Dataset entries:
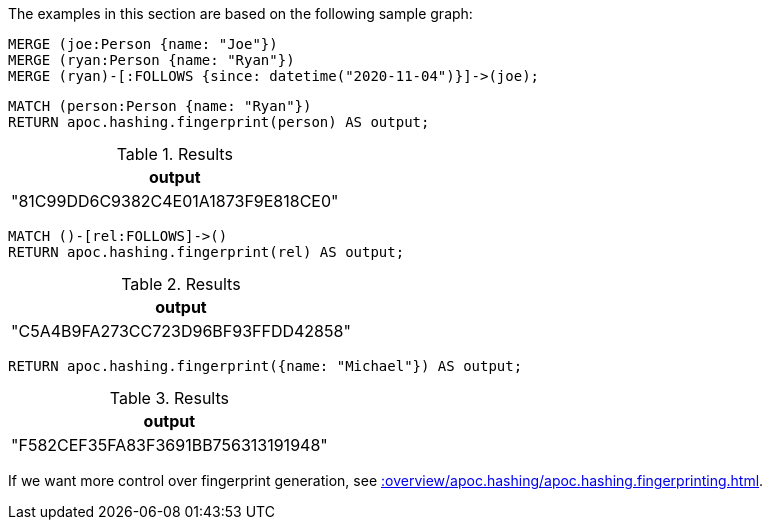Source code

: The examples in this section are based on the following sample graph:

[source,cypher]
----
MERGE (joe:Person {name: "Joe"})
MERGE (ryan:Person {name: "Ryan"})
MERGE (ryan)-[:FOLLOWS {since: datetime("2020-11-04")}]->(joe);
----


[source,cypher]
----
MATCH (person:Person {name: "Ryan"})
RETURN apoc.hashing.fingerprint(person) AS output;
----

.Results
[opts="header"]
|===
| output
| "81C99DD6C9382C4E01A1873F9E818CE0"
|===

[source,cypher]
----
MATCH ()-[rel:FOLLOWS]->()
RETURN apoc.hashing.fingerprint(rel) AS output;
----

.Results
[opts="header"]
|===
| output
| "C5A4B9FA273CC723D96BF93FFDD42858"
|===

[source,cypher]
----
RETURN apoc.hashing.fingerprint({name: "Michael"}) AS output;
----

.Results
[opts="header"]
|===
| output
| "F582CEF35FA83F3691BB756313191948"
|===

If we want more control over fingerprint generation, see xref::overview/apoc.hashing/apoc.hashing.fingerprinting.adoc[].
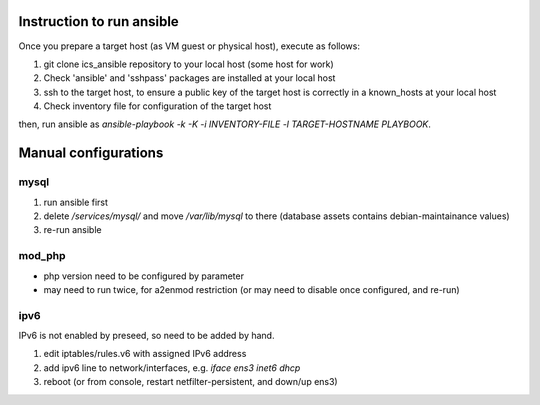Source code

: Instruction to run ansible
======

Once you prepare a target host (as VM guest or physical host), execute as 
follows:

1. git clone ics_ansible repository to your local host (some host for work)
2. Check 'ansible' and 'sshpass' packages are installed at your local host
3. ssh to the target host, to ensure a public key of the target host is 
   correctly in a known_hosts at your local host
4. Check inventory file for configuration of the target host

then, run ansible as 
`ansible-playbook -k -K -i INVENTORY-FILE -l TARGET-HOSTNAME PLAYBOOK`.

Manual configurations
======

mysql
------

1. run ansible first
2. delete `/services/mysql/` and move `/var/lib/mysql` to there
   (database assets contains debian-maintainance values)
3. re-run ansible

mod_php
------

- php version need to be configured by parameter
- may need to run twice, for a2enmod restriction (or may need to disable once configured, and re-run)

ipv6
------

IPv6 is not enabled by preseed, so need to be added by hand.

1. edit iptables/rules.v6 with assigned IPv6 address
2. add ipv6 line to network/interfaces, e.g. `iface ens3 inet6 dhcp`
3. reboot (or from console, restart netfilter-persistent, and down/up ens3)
==
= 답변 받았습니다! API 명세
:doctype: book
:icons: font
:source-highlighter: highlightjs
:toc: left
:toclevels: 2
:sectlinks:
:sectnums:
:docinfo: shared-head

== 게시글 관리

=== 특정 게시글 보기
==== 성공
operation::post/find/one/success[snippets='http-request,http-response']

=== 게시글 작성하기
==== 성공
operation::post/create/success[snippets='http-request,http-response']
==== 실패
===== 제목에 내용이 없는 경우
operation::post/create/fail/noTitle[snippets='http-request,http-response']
---
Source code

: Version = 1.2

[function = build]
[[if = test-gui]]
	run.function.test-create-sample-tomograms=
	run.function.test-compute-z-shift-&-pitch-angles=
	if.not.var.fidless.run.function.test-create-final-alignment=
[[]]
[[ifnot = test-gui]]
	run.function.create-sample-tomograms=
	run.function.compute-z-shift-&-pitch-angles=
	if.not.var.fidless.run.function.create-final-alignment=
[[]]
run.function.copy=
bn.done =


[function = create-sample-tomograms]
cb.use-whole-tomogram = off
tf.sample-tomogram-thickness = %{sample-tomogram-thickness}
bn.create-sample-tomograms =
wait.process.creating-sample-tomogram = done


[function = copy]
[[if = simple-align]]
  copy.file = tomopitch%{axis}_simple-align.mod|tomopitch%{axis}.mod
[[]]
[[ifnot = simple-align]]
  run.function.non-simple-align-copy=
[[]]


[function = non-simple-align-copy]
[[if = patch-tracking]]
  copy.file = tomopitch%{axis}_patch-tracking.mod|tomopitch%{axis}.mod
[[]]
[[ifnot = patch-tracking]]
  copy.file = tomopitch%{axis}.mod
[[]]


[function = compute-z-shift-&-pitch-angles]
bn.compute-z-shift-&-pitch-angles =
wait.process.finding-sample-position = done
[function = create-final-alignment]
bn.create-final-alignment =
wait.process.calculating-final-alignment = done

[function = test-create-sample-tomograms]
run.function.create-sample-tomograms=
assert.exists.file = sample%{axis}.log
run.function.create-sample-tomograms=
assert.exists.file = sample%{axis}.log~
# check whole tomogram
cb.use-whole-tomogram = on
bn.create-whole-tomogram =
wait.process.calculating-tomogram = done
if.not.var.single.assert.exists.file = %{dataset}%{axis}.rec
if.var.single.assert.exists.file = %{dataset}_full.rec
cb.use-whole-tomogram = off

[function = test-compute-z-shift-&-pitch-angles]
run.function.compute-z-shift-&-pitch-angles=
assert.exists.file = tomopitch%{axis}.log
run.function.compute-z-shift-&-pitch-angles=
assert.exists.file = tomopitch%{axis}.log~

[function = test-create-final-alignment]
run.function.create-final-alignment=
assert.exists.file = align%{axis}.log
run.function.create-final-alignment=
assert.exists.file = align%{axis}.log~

ACTIVITY: Before answering, check every line of the records for the string "tracking", then state how many lines have it, with the number only.

EXERCISE ANSWER: 3